(Madrid) Contempler Les Ménines de Velázquez dans une quiétude presque absolue : c’est l’occasion unique qu’offre le musée madrilène du Prado, qui rouvre ses portes samedi à un nombre très limité de visiteurs, après presque trois mois de fermeture en raison de la pandémie.

Dans son immense galerie centrale baignée de lumière naturelle, le plus grand musée d’Espagne présente spécialement jusqu’au 13 septembre plus de 200 tableaux de ses collections dans une exposition baptisée Retrouvailles.

Pour le visiteur, « c’est un luxe de se retrouver presque en tête-à-tête avec Les Ménines », le plus célèbre des portraits peints au XVIIe siècle par Diego Velazquez, « habituellement exposé dans la salle la plus visitée par les grands groupes », dit Ana Garcia, 52 ans, une des gardiennes des tableaux, qui s’habitue tout juste à porter une visière par-dessus son masque.

Un mois avant le Louvre à Paris, le Prado rouvre en même temps que deux autres grands musées de la capitale espagnole, le Reina Sofia et le Thyssen.

Mais seuls 1800 visiteurs quotidiens pourront y accéder au maximum, contre 15 000 les jours de très grande affluence l’an dernier, souligne son directeur, Miguel Falomir.

Les groupes ne sont pas autorisés et les touristes étrangers restent absents alors que l’Espagne ne rouvrira ses frontières que le 1er juillet.

Le pays, qui se déconfine progressivement, a recensé plus de 27 000 décès du coronavirus. Au Prado, le chef du secteur économique et financier en est mort.

Concentration de chefs-d’œuvre

« Nous avons décidé d’ouvrir seulement une partie du musée, mais de distiller la collection, comme si nous avions utilisé un alambic imaginaire », explique M. Falomir à l’AFP. « Le musée du Prado est célèbre pour sa concentration de chefs-d’œuvre et nous l’avons concentrée encore davantage, pour en tirer un parfum exquis : le meilleur du meilleur ».

Chacun peut ainsi détailler, sans limite de temps, L’adoration des mages peint par le Néerlandais Jérôme Bosch à la fin du XVe siècle.

Et pour la première fois apparaissent côte à côte deux représentations de Saturne dévorant un de ses enfants, signées de Rubens au XVIIe siècle et de Goya au XIXe.

Le visiteur doit cependant impérativement réserver son créneau horaire 24 heures à l’avance, subir à l’entrée un relevé de température par une machine et conserver son masque pendant toute la visite.
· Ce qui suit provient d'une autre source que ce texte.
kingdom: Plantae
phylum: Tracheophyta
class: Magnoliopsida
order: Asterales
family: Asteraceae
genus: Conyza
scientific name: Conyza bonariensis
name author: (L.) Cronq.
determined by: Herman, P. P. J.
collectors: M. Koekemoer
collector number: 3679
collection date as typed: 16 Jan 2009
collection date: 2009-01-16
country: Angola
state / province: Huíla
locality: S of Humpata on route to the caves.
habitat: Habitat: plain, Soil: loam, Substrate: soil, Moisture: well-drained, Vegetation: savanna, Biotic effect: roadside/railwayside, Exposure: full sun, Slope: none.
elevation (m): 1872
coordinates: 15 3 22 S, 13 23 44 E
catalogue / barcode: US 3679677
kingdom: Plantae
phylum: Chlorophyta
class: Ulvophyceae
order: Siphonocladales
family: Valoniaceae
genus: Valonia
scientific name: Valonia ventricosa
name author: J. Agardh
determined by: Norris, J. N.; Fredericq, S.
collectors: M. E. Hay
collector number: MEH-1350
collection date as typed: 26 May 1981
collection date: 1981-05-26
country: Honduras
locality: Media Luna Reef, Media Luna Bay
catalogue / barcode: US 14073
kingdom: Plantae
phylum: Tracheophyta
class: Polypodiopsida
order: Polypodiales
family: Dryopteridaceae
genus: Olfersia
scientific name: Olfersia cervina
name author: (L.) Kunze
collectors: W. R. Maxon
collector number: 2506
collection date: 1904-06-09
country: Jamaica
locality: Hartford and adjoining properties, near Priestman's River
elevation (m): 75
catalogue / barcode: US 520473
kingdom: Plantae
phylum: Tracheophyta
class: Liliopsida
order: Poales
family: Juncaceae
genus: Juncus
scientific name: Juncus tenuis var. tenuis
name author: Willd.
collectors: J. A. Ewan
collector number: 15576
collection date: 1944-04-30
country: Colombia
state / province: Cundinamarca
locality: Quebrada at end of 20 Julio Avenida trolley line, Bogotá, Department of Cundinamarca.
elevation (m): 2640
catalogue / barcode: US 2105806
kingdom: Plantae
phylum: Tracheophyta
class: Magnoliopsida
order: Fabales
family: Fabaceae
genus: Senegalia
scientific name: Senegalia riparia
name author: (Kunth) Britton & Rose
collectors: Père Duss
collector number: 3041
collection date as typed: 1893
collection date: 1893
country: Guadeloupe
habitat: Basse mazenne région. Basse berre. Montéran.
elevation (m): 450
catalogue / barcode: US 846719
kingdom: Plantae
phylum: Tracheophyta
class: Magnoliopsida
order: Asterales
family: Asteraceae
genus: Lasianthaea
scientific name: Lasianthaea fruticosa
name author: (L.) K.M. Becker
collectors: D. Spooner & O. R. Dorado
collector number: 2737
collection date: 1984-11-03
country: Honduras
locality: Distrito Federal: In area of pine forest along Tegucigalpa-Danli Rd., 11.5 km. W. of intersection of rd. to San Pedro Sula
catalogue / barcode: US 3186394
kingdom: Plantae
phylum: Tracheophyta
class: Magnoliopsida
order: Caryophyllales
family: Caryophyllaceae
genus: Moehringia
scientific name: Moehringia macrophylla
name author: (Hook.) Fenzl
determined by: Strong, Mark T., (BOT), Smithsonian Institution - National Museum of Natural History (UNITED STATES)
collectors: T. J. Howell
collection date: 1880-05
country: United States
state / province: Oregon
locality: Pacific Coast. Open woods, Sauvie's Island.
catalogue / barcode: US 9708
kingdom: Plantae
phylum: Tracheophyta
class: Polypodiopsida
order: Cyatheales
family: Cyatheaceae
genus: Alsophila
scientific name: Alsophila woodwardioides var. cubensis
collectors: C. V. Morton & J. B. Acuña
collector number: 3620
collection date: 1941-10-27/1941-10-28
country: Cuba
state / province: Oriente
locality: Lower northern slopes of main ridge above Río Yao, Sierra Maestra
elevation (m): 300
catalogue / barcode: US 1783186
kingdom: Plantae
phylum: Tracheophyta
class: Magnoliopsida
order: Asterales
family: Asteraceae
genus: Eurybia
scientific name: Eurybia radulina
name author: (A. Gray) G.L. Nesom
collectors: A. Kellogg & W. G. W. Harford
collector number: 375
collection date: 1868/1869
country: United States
Adieu aux très grandes expositions

À la direction du Prado depuis trois ans, M. Falomir craignait dès la fin de l’année dernière l’impact d’une baisse de la fréquentation sur le musée bicentenaire qui a battu son record historique de visiteurs à 3,2 millions en 2019.

« Si la crise qui semble approcher fait baisser le nombre de touristes, nous aurons un problème », disait-il en octobre au journal El Mundo. Le musée se finance pour moitié avec sa billetterie et 70 à 80 % de ses visiteurs sont normalement des étrangers.

« Je pensais alors en termes de crise économique », explique aujourd’hui M. Falomir. « Je ne pouvais pas prévoir la crise sanitaire, mais je regrette que mes paroles aient été prophétiques en ce sens ».

La pandémie a déjà fait perdre quelque sept millions d’euros au Prado, selon sa direction.

Mais le musée mesure sa chance de pouvoir compter sur une collection permanente extrêmement vaste.

« J’ai toujours dit que l’époque des macro expositions “blockbuster” touchait à sa fin et je crois que (la pandémie) va accélérer » cette tendance, en compliquant encore le prêt transfrontalier des œuvres, dit M. Falomir.

Les grandes expositions réunissant des œuvres issues de différents pays « étaient déjà de plus en plus chères avant le coronavirus et je suppose que maintenant de nouvelles clauses apparaîtront dans les contrats d’assurance » qui alourdiront encore leur coût, ajoute-t-il, en prévoyant dans les grands musées « un retour à la collection permanente ».

Un jour, il y aura de nouveau foule devant Les Ménines. M. Falomir suppose que « cela prendra du temps, mais que le tourisme recommencera à remplir les musées ».